Once the RandomSearch and model are configured, the model is fit on the training data and then validated using the dev set. The RandomSearch tunes the parameters
after every iteration of the validation on the dev set.

In [None]:
tuner = kt.RandomSearch(build_model, objective = 'val_accuracy', max_trials = 5, directory = 'temp2',
project_name = 'random_search') 

#fitting model on training data, validating using dev set, and tuning after each iteration
tuner.search(X_train, Y_train, epochs = 10, validation_data = (X_dev, Y_dev))

Once the Random Search is done, then the best hyperparameters for the model are found.

In [None]:
#returing best hyperparameters to use in final model
best_model = tuner.get_best_models(1)[0]
best_hyperparameters = tuner.get_best_hyperparameters(1)[0] 
print(f"""
The hyperparameter search has been completed. 
The optimal number of layers in the first densely-connected
layer is {best_hyperparameters.get('first_layer')}. The optimal number of layers in the second densely-connected layer is {best_hyperparameters.get('second_layer')}. 
The optimal learning rate for the optimizer is {best_hyperparameters.get('learning_rate')}.
""")

A final neural network model is built with the best hyperparameters from the random search.

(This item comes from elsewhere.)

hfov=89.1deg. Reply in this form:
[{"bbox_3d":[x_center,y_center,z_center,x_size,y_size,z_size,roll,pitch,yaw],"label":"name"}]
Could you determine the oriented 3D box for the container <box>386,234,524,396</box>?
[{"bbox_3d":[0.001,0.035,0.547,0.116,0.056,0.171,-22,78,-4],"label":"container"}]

It is then fit on the training set and validated using the dev set.

In [None]:

model = tuner.hypermodel.build(best_hyperparameters)

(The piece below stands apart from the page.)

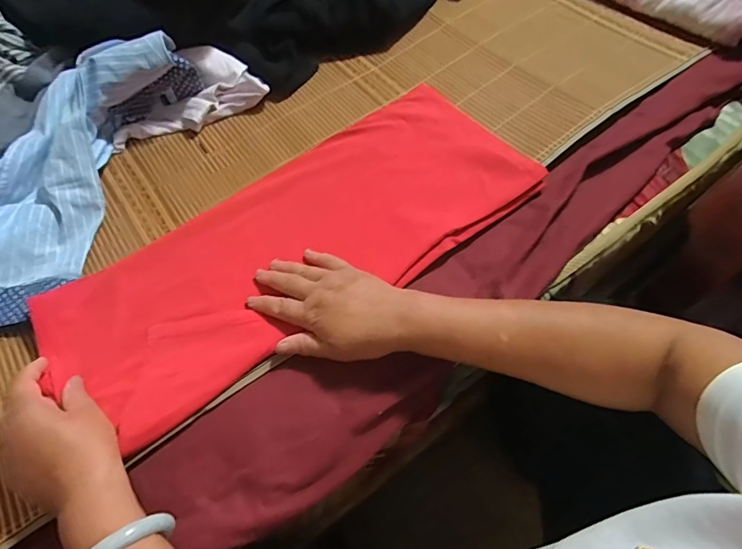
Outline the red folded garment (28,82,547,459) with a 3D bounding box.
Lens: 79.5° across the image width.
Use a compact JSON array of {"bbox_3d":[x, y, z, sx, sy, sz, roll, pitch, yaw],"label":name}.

model.fit(X_train, Y_train, epochs= 10, validation_data=(X_dev, Y_dev))


Once the best model is trained and validated, it is evauluated using the test data.

In [None]:
_, acc = model.evaluate(X_test, Y_test)

print("The accuracy of the neural network with the optimal hyperparameters when evaluated on the test set is {}".format(acc))
print(acc)

# Task 4

I am creating a logistic regression model to compare its performance with the neural network peformance. Logistic regression is ideal for binary classification and we have used it for previous binary classifcaiton problems

In [None]:
lr_model = LogisticRegression()
lr_model.fit(X_train, Y_train)

In [None]:
Y_pred = lr_model.predict(X_test)

test_accuracy = metrics.accuracy_score(Y_test, Y_pred)

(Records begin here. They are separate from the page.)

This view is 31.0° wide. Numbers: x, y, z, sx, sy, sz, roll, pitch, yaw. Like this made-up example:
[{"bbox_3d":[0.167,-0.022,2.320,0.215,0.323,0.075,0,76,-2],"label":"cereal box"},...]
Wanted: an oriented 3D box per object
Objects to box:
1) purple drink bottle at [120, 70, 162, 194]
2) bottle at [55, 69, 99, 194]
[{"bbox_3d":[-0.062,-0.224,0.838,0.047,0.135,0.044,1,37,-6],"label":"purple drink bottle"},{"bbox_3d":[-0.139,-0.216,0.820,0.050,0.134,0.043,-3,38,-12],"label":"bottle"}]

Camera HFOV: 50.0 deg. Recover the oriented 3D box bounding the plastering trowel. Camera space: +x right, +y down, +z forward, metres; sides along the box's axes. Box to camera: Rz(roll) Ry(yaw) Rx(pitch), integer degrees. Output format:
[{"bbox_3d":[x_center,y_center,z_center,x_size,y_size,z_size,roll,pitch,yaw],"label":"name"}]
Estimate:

print("The accuracy of the logistic regression model when evaluated on the test set is {}".format(test_accuracy))

## Comparison

The accuracy of the nerual network model is .8756 87.6%$ (in my testing).

The accuracy of the logistic regression model is .877 ~ 87.7% (in my testing).

Therefore, the models are achieving the same accuracy on the same training and test sets.
One reason that they have the same performance is that there is not a large number of features/columns
in the dataset. Neural networks tend to have substantial improvement over other models when using unstructured
data or data with many input features. Therefore, it makes sense that a simpler model such as Logistic Regression is
able to achieve very similar accuracy. 

Another factor could be that the neural network I used had 2 hidden layers. If a network with more layers was chosen it could've
led to a more substantial improvement over the Logistic Regression.